Task to complete:
What is needed is an exact copy of the entries below, with every picture left out.

━━━━━━

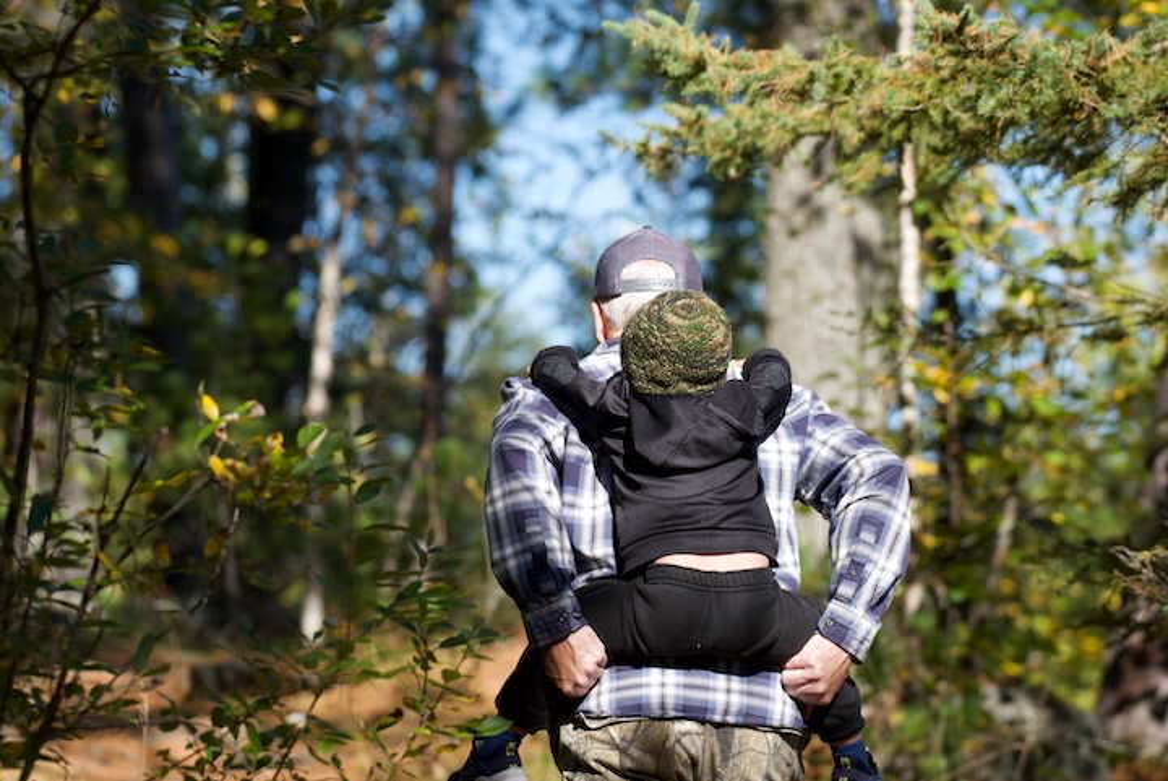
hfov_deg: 10.3
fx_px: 6493
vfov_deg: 6.9
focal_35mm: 200
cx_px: 584
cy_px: 390
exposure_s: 1/1250
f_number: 5.6
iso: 500
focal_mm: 200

━━━━━━

Task response:
hfov_deg: 10.3
fx_px: 6493
vfov_deg: 6.9
focal_35mm: 200
cx_px: 584
cy_px: 390
exposure_s: 1/1250
f_number: 5.6
iso: 500
focal_mm: 200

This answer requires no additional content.